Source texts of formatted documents
────────

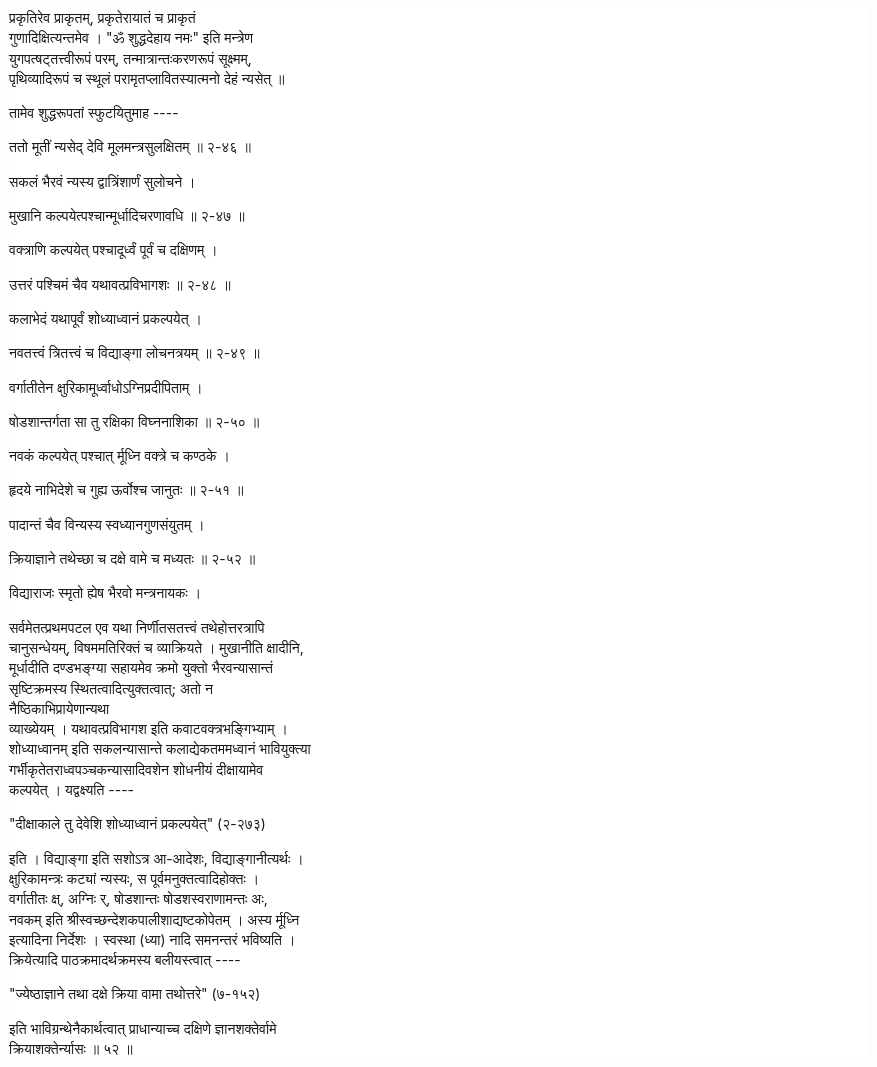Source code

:   
प्रकृतिरेव प्राकृतम्, प्रकृतेरायातं च प्राकृतं   
गुणादिक्षित्यन्तमेव । "ॐ शुद्धदेहाय नमः" इति मन्त्रेण   
युगपत्षट्तत्त्वीरूपं परम्, तन्मात्रान्तःकरणरूपं सूक्ष्मम्,   
पृथिव्यादिरूपं च स्थूलं परामृतप्लावितस्यात्मनो देहं न्यसेत् ॥   
  
तामेव शुद्धरूपतां स्फुटयितुमाह ----   
  
  
ततो मूतीं न्यसेद् देवि मूलमन्त्रसुलक्षितम् ॥ २-४६ ॥   
  
सकलं भैरवं न्यस्य द्वात्रिंशार्णं सुलोचने ।   
  
मुखानि कल्पयेत्पश्चान्मूर्धादिचरणावधि ॥ २-४७ ॥   
  
वक्त्राणि कल्पयेत् पश्चादूर्ध्वं पूर्वं च दक्षिणम् ।   
  
उत्तरं पश्चिमं चैव यथावत्प्रविभागशः ॥ २-४८ ॥   
  
कलाभेदं यथापूर्वं शोध्याध्वानं प्रकल्पयेत् ।   
  
नवतत्त्वं त्रितत्त्वं च विद्याङ्गा लोचनत्रयम् ॥ २-४९ ॥   
  
वर्गातीतेन क्षुरिकामूर्ध्वाधोऽग्निप्रदीपिताम् ।   
  
षोडशान्तर्गता सा तु रक्षिका विघ्ननाशिका ॥ २-५० ॥   
  
नवकं कल्पयेत् पश्चात् र्मूध्नि वक्त्रे च कण्ठके ।   
  
हृदये नाभिदेशे च गुह्य ऊर्वोश्च जानुतः ॥ २-५१ ॥   
  
पादान्तं चैव विन्यस्य स्वध्यानगुणसंयुतम् ।   
  
क्रियाज्ञाने तथेच्छा च दक्षे वामे च मध्यतः ॥ २-५२ ॥   
  
विद्याराजः स्मृतो ह्येष भैरवो मन्त्रनायकः ।   
  
  
सर्वमेतत्प्रथमपटल एव यथा निर्णीतसतत्त्वं तथेहोत्तरत्रापि  
चानुसन्धेयम्, विषममतिरिक्तं च व्याक्रियते । मुखानीति क्षादीनि,  
मूर्धादीति दण्डभङ्ग्या सहायमेव क्रमो युक्तो भैरवन्यासान्तं  
सृष्टिक्रमस्य स्थितत्वादित्युक्तत्वात्; अतो न   
नैष्ठिकाभिप्रायेणान्यथा  
व्याख्येयम् । यथावत्प्रविभागश इति कवाटवक्त्रभङ्गिभ्याम् ।   
शोध्याध्वानम् इति सकलन्यासान्ते कलाद्येकतममध्वानं भावियुक्त्या   
गर्भीकृतेतराध्वपञ्चकन्यासादिवशेन शोधनीयं दीक्षायामेव   
कल्पयेत् । यद्वक्ष्यति ----   
  
"दीक्षाकाले तु देवेशि शोध्याध्वानं प्रकल्पयेत्" (२-२७३)  
  
इति । विद्याङ्गा इति सशोऽत्र आ-आदेशः, विद्याङ्गानीत्यर्थः ।   
क्षुरिकामन्त्रः कट्यां न्यस्यः, स पूर्वमनुक्तत्वादिहोक्तः ।   
वर्गातीतः क्ष्, अग्निः र्, षोडशान्तः षोडशस्वराणामन्तः अः,   
नवकम् इति श्रीस्वच्छन्देशकपालीशाद्यष्टकोपेतम् । अस्य र्मूध्नि   
इत्यादिना निर्देशः । स्वस्था (ध्या) नादि समनन्तरं भविष्यति ।   
क्रियेत्यादि पाठक्रमादर्थक्रमस्य बलीयस्त्वात् ----   
  
"ज्येष्ठाज्ञाने तथा दक्षे क्रिया वामा तथोत्तरे" (७-१५२)  
  
इति भाविग्रन्थेनैकार्थत्वात् प्राधान्याच्च दक्षिणे ज्ञानशक्तेर्वामे  
क्रियाशक्तेर्न्यासः ॥ ५२ ॥   
  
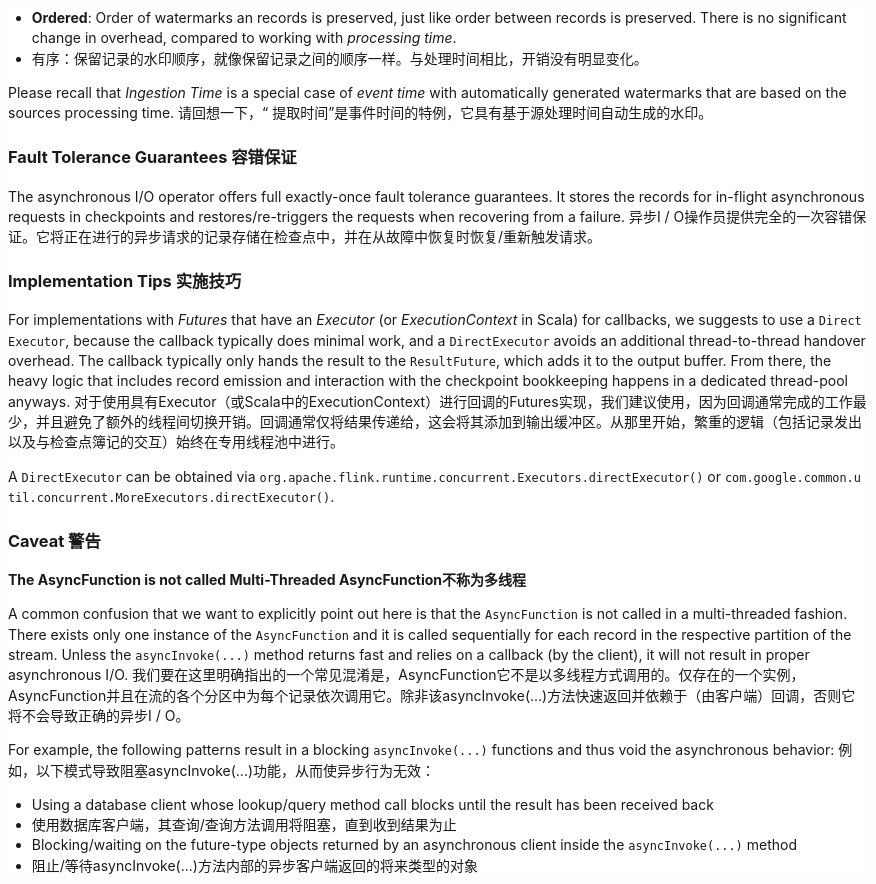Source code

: *   **Ordered**: Order of watermarks an records is preserved, just like order between records is preserved. There is no significant change in overhead, compared to working with _processing time_.
*   有序：保留记录的水印顺序，就像保留记录之间的顺序一样。与处理时间相比，开销没有明显变化。

Please recall that _Ingestion Time_ is a special case of _event time_ with automatically generated watermarks that are based on the sources processing time.
请回想一下，“ 提取时间”是事件时间的特例，它具有基于源处理时间自动生成的水印。

### Fault Tolerance Guarantees 容错保证

The asynchronous I/O operator offers full exactly-once fault tolerance guarantees. It stores the records for in-flight asynchronous requests in checkpoints and restores/re-triggers the requests when recovering from a failure.
异步I / O操作员提供完全的一次容错保证。它将正在进行的异步请求的记录存储在检查点中，并在从故障中恢复时恢复/重新触发请求。

### Implementation Tips 实施技巧

For implementations with _Futures_ that have an _Executor_ (or _ExecutionContext_ in Scala) for callbacks, we suggests to use a `DirectExecutor`, because the callback typically does minimal work, and a `DirectExecutor` avoids an additional thread-to-thread handover overhead. The callback typically only hands the result to the `ResultFuture`, which adds it to the output buffer. From there, the heavy logic that includes record emission and interaction with the checkpoint bookkeeping happens in a dedicated thread-pool anyways.
对于使用具有Executor（或Scala中的ExecutionContext）进行回调的Futures实现，我们建议使用，因为回调通常完成的工作最少，并且避免了额外的线程间切换开销。回调通常仅将结果传递给，这会将其添加到输出缓冲区。从那里开始，繁重的逻辑（包括记录发出以及与检查点簿记的交互）始终在专用线程池中进行。

A `DirectExecutor` can be obtained via `org.apache.flink.runtime.concurrent.Executors.directExecutor()` or `com.google.common.util.concurrent.MoreExecutors.directExecutor()`.

### Caveat 警告

**The AsyncFunction is not called Multi-Threaded AsyncFunction不称为多线程** 

A common confusion that we want to explicitly point out here is that the `AsyncFunction` is not called in a multi-threaded fashion. There exists only one instance of the `AsyncFunction` and it is called sequentially for each record in the respective partition of the stream. Unless the `asyncInvoke(...)` method returns fast and relies on a callback (by the client), it will not result in proper asynchronous I/O.
我们要在这里明确指出的一个常见混淆是，AsyncFunction它不是以多线程方式调用的。仅存在的一个实例，AsyncFunction并且在流的各个分区中为每个记录依次调用它。除非该asyncInvoke(...)方法快速返回并依赖于（由客户端）回调，否则它将不会导致正确的异步I / O。

For example, the following patterns result in a blocking `asyncInvoke(...)` functions and thus void the asynchronous behavior:
例如，以下模式导致阻塞asyncInvoke(...)功能，从而使异步行为无效：

*   Using a database client whose lookup/query method call blocks until the result has been received back
*   使用数据库客户端，其查询/查询方法调用将阻塞，直到收到结果为止
*   Blocking/waiting on the future-type objects returned by an asynchronous client inside the `asyncInvoke(...)` method
*   阻止/等待asyncInvoke(...)方法内部的异步客户端返回的将来类型的对象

────────

REQUIRED WORK ::
Copy the lines of the records from the line with "तथा दक्षे क्रिया" to the line with "### Implementation Tips 实施技巧", both included, without changing anything, and leave the pictures out of your answer.

RESPONSE FOR THIS EXERCISE ::
"ज्येष्ठाज्ञाने तथा दक्षे क्रिया वामा तथोत्तरे" (७-१५२)  
  
इति भाविग्रन्थेनैकार्थत्वात् प्राधान्याच्च दक्षिणे ज्ञानशक्तेर्वामे  
क्रियाशक्तेर्न्यासः ॥ ५२ ॥   
  
Source code

: *   **Ordered**: Order of watermarks an records is preserved, just like order between records is preserved. There is no significant change in overhead, compared to working with _processing time_.
*   有序：保留记录的水印顺序，就像保留记录之间的顺序一样。与处理时间相比，开销没有明显变化。

Please recall that _Ingestion Time_ is a special case of _event time_ with automatically generated watermarks that are based on the sources processing time.
请回想一下，“ 提取时间”是事件时间的特例，它具有基于源处理时间自动生成的水印。

### Fault Tolerance Guarantees 容错保证

The asynchronous I/O operator offers full exactly-once fault tolerance guarantees. It stores the records for in-flight asynchronous requests in checkpoints and restores/re-triggers the requests when recovering from a failure.
异步I / O操作员提供完全的一次容错保证。它将正在进行的异步请求的记录存储在检查点中，并在从故障中恢复时恢复/重新触发请求。

### Implementation Tips 实施技巧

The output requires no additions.